» WHAT THE TASK REQUIRES
In the material, change "Online" to "Virtual" throughout the part that opens with the line containing "Cuba sees higher risk of US military" and runs through the end. Give back only those lines, leave out the pictures, and keep everything else unchanged.

» SOURCE MATERIAL
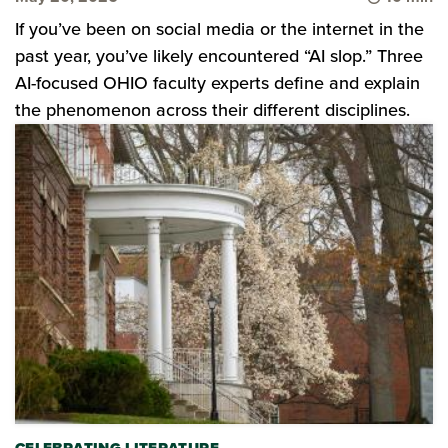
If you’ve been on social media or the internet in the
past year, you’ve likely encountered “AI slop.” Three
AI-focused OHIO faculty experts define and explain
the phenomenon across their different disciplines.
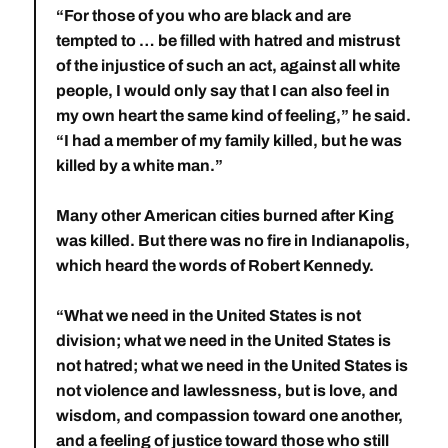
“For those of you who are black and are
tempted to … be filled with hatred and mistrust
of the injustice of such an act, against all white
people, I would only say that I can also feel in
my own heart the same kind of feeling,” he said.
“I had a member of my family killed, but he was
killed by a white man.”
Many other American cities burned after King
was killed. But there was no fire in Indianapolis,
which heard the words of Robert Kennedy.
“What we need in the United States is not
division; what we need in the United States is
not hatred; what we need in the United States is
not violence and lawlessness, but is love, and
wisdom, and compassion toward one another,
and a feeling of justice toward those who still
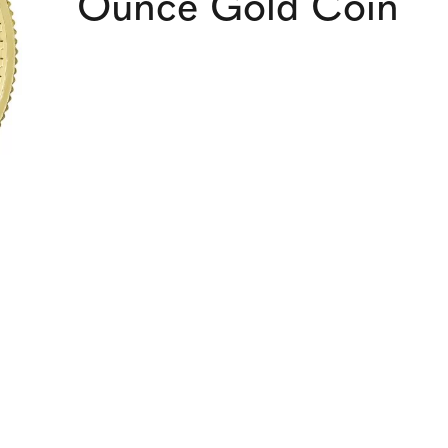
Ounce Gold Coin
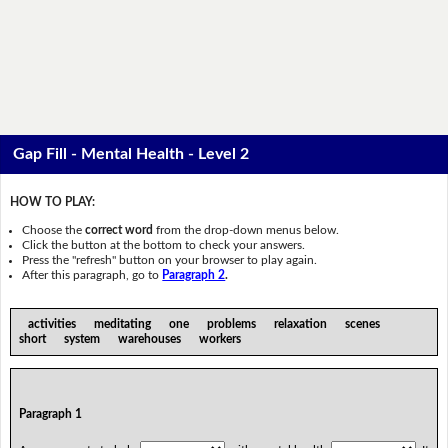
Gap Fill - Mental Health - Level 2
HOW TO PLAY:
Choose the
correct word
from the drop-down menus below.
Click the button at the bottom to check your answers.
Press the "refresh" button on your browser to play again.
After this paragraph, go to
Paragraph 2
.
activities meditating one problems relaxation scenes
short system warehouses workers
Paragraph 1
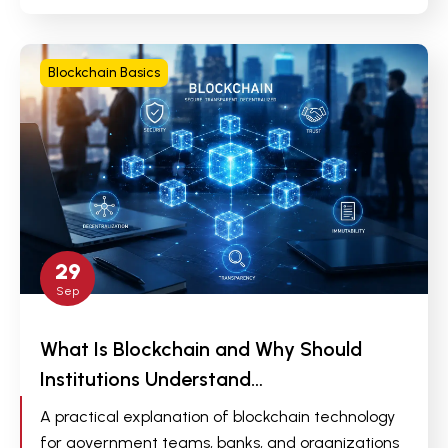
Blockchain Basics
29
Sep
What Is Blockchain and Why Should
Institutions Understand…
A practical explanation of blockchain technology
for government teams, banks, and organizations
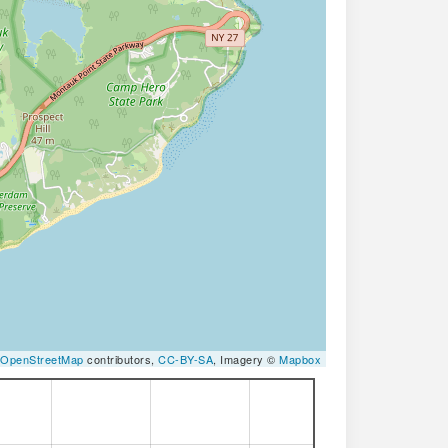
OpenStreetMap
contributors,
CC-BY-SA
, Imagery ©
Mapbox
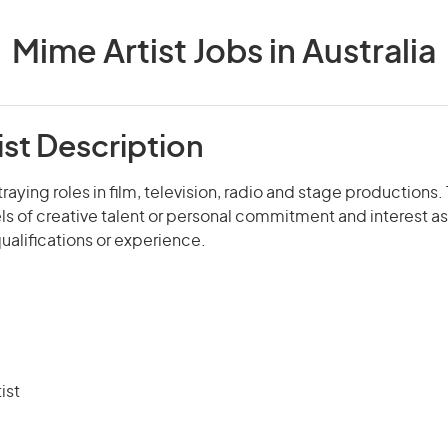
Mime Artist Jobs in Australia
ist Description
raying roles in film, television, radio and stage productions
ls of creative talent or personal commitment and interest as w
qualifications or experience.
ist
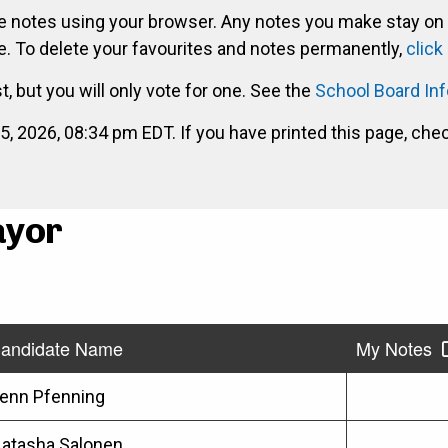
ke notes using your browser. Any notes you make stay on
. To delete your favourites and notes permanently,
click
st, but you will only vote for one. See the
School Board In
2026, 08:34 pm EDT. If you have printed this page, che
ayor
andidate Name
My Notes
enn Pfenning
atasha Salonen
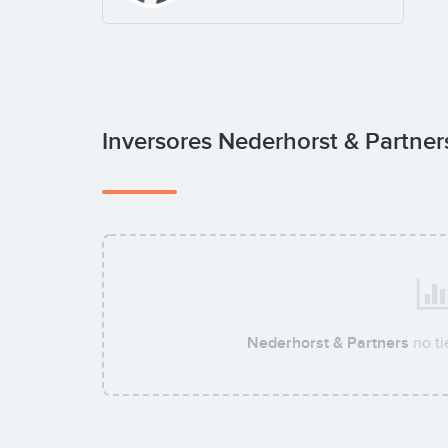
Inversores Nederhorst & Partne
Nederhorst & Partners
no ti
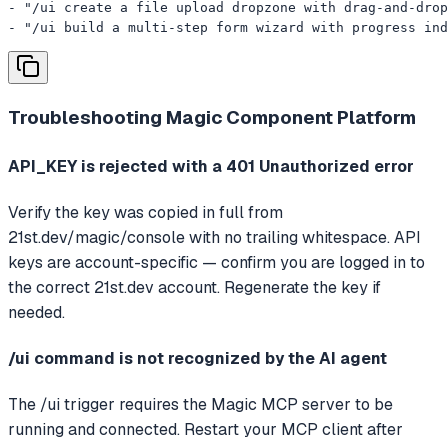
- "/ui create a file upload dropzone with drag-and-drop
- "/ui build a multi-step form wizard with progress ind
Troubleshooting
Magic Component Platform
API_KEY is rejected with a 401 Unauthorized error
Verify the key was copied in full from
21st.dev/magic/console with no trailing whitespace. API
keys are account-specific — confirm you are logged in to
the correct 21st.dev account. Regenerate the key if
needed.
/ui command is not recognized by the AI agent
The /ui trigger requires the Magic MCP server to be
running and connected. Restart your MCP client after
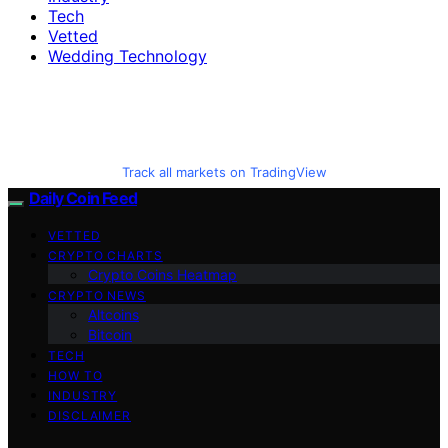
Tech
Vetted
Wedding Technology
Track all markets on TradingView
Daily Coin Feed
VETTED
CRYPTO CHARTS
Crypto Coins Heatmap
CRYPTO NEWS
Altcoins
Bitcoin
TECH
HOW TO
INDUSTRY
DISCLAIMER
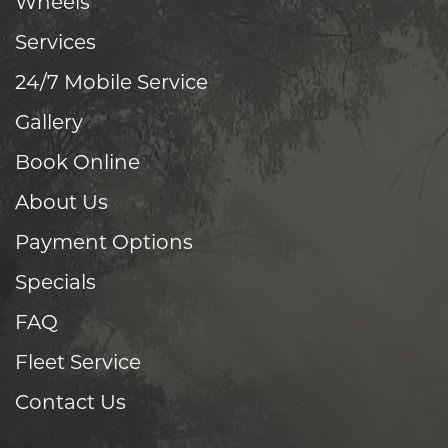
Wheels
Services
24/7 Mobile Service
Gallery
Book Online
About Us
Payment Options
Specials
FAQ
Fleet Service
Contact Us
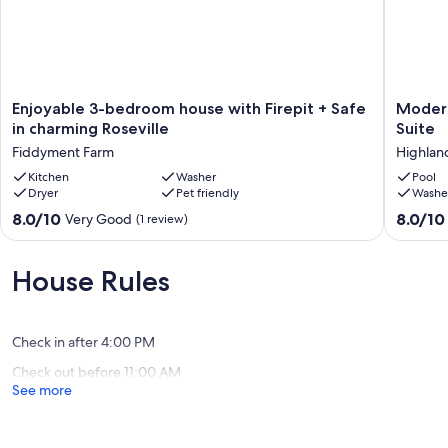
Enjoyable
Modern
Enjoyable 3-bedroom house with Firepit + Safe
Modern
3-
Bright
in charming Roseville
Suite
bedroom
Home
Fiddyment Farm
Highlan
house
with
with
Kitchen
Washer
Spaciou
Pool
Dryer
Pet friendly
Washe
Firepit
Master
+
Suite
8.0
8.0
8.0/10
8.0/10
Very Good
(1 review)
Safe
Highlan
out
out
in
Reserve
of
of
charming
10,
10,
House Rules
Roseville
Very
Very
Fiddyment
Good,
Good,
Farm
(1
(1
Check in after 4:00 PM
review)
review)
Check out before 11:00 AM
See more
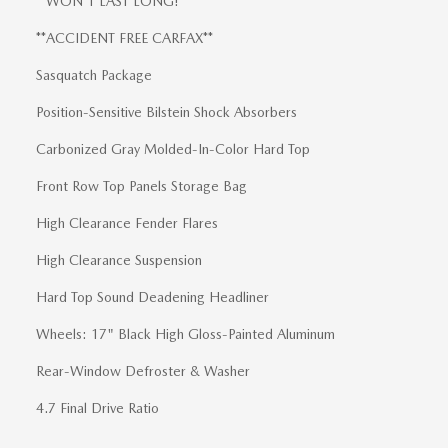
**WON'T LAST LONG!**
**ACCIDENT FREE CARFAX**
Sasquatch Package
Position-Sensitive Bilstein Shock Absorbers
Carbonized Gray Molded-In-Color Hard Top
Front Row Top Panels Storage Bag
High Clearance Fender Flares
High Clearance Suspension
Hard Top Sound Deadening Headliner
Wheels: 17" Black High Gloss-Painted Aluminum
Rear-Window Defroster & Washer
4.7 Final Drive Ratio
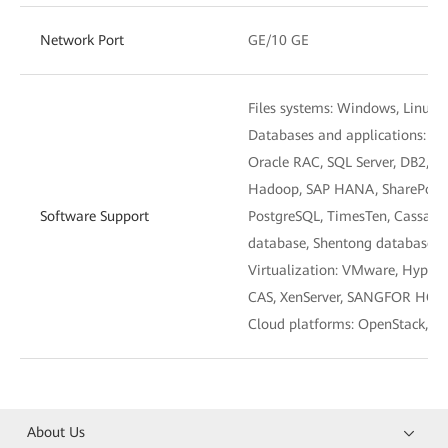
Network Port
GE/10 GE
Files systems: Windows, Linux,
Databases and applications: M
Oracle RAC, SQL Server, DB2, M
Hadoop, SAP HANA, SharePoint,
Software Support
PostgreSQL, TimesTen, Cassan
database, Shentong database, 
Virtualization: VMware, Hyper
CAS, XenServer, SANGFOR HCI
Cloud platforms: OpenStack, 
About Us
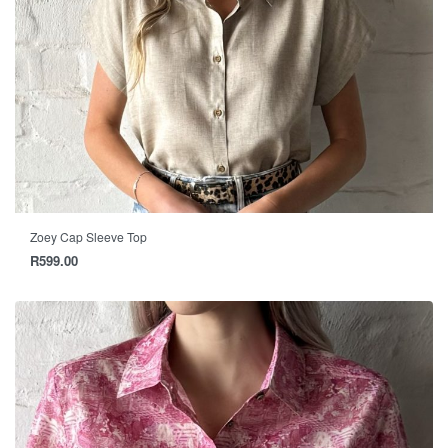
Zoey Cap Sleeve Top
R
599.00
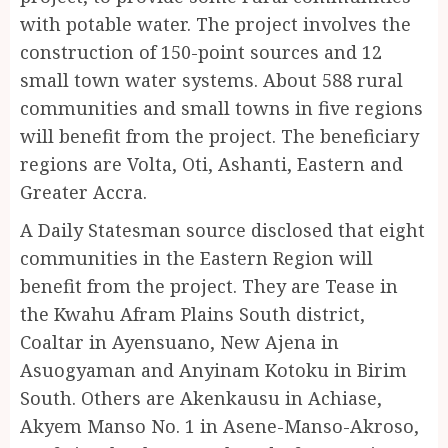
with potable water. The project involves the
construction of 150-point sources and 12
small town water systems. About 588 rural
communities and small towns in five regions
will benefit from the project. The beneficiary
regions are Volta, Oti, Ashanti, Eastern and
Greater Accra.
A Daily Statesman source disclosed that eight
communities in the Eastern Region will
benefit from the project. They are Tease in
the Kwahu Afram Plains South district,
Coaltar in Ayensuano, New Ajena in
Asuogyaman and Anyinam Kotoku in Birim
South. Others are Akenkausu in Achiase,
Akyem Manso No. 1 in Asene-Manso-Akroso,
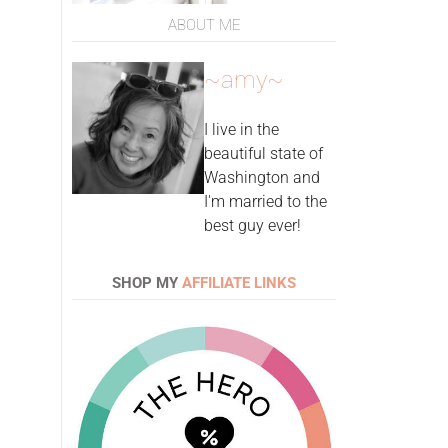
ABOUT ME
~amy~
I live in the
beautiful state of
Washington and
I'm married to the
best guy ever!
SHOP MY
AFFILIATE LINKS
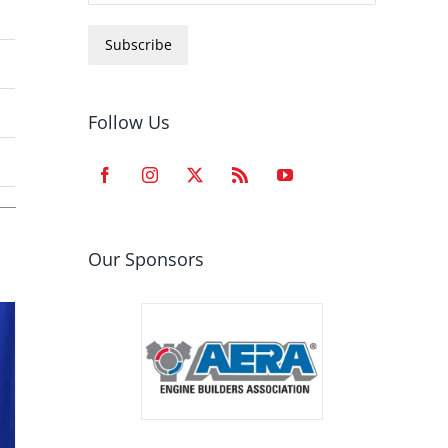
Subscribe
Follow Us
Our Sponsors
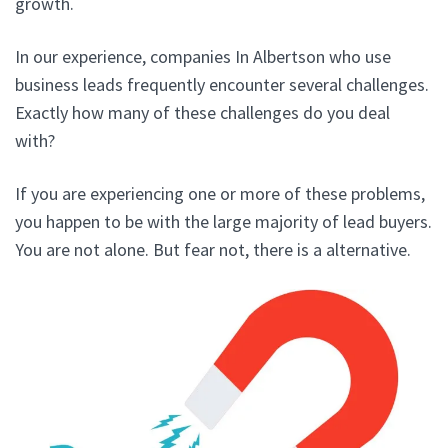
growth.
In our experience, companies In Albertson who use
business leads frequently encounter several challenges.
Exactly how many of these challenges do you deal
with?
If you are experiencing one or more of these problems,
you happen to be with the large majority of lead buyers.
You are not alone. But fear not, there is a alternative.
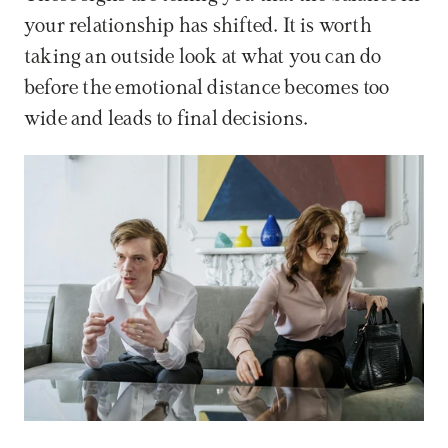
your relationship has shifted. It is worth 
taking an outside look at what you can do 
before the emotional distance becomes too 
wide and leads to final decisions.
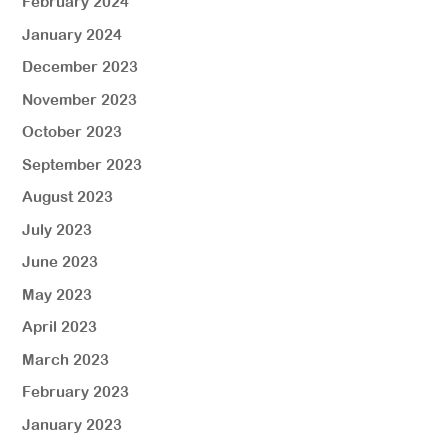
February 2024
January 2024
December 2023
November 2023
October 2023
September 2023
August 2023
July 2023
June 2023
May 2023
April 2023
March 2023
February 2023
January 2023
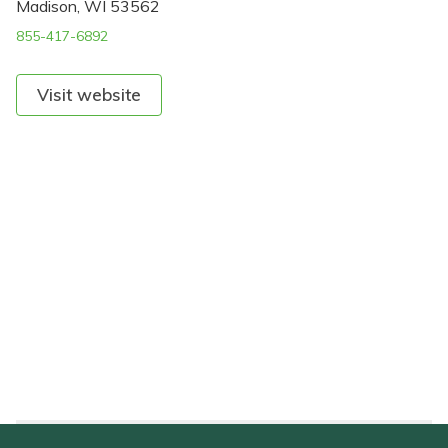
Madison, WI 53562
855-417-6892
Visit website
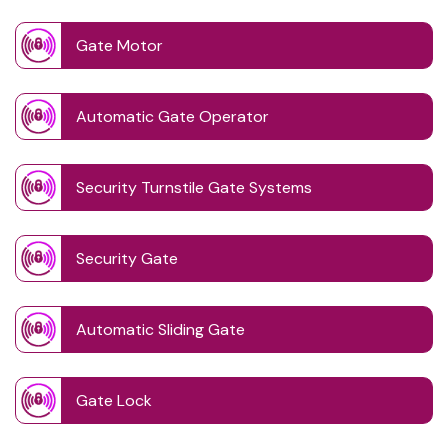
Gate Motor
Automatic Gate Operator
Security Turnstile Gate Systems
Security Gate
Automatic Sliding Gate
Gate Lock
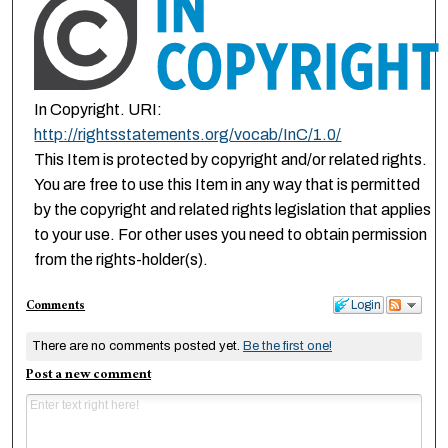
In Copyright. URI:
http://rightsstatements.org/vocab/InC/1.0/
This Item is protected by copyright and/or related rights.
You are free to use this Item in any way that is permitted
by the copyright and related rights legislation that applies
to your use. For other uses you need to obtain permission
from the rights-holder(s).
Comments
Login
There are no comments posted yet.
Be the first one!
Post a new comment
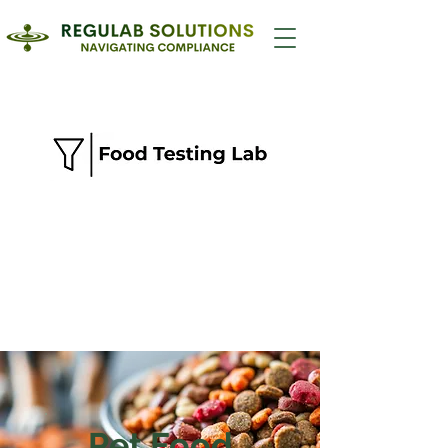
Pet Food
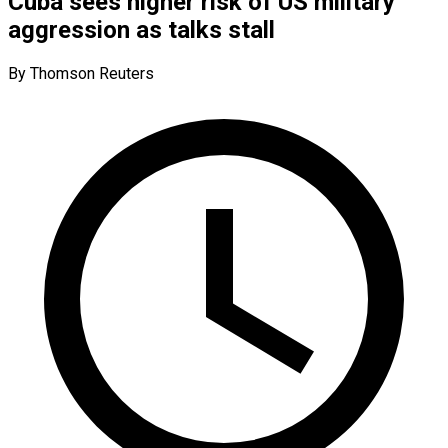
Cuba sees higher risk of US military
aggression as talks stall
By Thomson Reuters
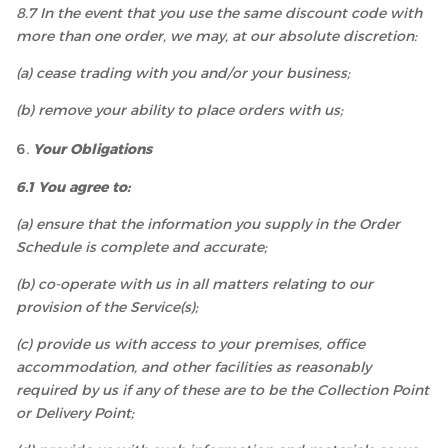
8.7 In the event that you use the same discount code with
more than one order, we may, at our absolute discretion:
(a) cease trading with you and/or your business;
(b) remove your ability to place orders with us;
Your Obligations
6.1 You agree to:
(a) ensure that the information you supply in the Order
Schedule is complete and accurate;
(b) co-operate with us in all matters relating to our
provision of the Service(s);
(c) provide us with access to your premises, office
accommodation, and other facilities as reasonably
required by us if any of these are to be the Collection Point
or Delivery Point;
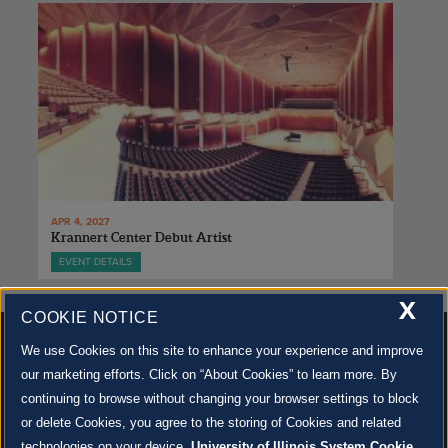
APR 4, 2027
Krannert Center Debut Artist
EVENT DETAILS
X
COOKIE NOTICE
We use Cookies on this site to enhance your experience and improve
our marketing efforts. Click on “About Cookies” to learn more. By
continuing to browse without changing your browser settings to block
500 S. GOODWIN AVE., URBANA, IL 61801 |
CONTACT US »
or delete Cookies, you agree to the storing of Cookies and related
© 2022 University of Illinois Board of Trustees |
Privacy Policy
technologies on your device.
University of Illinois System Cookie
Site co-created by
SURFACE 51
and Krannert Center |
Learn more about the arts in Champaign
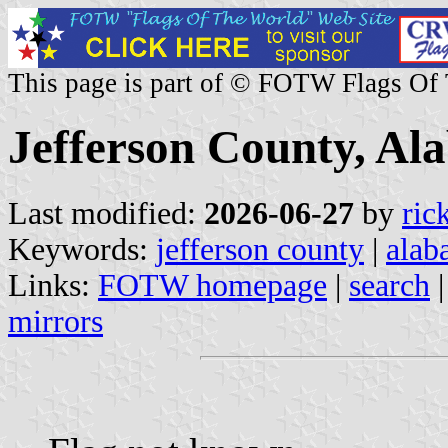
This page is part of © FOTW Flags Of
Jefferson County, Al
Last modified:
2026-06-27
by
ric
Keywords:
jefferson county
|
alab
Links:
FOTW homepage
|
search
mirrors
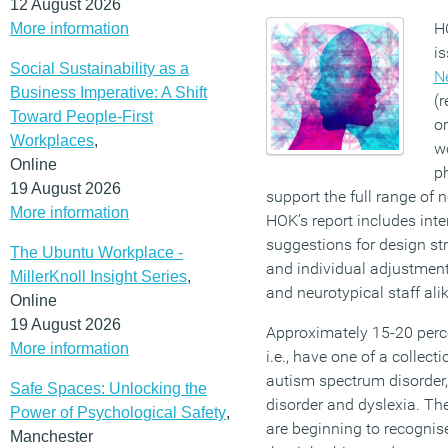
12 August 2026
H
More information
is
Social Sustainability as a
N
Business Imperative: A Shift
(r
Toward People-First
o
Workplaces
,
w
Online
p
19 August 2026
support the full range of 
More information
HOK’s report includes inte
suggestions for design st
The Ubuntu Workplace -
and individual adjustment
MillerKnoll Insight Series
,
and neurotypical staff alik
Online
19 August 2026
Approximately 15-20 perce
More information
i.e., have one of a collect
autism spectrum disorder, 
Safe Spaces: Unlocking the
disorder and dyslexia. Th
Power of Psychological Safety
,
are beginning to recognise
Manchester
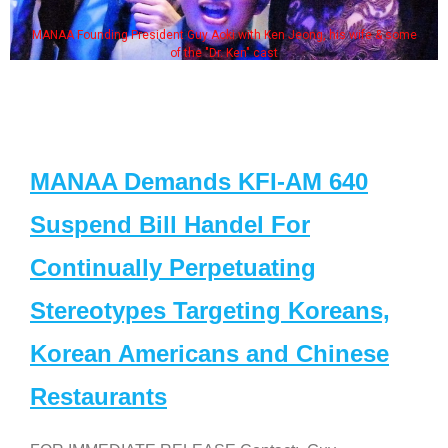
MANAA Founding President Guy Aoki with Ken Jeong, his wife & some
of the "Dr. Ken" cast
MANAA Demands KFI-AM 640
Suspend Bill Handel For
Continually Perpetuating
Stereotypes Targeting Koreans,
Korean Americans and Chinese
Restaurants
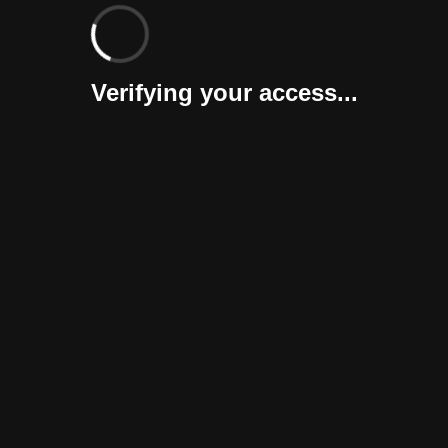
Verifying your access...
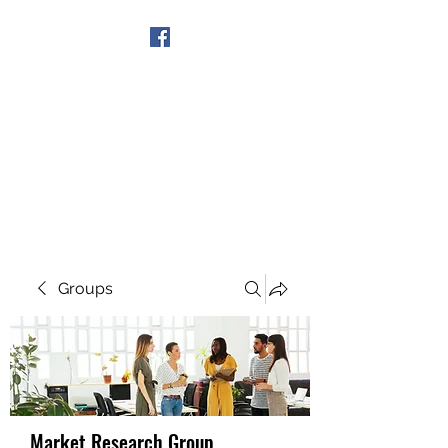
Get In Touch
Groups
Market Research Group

» PROBLEM SOLUTION
Cuba sees higher risk of US military
aggression as talks stall
By Thomson Reuters
8.7 In the event that you use the same discount code with
more than one order, we may, at our absolute discretion:
(a) cease trading with you and/or your business;
(b) remove your ability to place orders with us;
Your Obligations
6.1 You agree to:
(a) ensure that the information you supply in the Order
Schedule is complete and accurate;
(b) co-operate with us in all matters relating to our
provision of the Service(s);
(c) provide us with access to your premises, office
accommodation, and other facilities as reasonably
required by us if any of these are to be the Collection Point
or Delivery Point;
APR 4, 2027
Krannert Center Debut Artist
EVENT DETAILS
X
COOKIE NOTICE
We use Cookies on this site to enhance your experience and improve
our marketing efforts. Click on “About Cookies” to learn more. By
continuing to browse without changing your browser settings to block
500 S. GOODWIN AVE., URBANA, IL 61801 |
CONTACT US »
or delete Cookies, you agree to the storing of Cookies and related
© 2022 University of Illinois Board of Trustees |
Privacy Policy
technologies on your device.
University of Illinois System Cookie
Site co-created by
SURFACE 51
and Krannert Center |
Learn more about the arts in Champaign
This page is part of © FOTW Flags Of
Jefferson County, Al
Last modified:
2026-06-27
by
ric
Keywords:
jefferson county
|
alab
Links:
FOTW homepage
|
search
mirrors
12 August 2026
H
More information
is
Social Sustainability as a
N
Business Imperative: A Shift
(r
Toward People-First
o
Workplaces
,
w
Virtual
p
19 August 2026
support the full range of 
More information
HOK’s report includes inte
suggestions for design st
The Ubuntu Workplace -
and individual adjustment
MillerKnoll Insight Series
,
and neurotypical staff alik
Virtual
19 August 2026
Approximately 15-20 perce
More information
i.e., have one of a collect
autism spectrum disorder, 
Safe Spaces: Unlocking the
disorder and dyslexia. Th
Power of Psychological Safety
,
are beginning to recognise
Manchester
MANAA Founding President Guy Aoki with Ken Jeong, his wife & some
of the "Dr. Ken" cast
MANAA Demands KFI-AM 640
Suspend Bill Handel For
Continually Perpetuating
Stereotypes Targeting Koreans,
Korean Americans and Chinese
Restaurants
Verifying your access...
Get In Touch
Groups
Market Research Group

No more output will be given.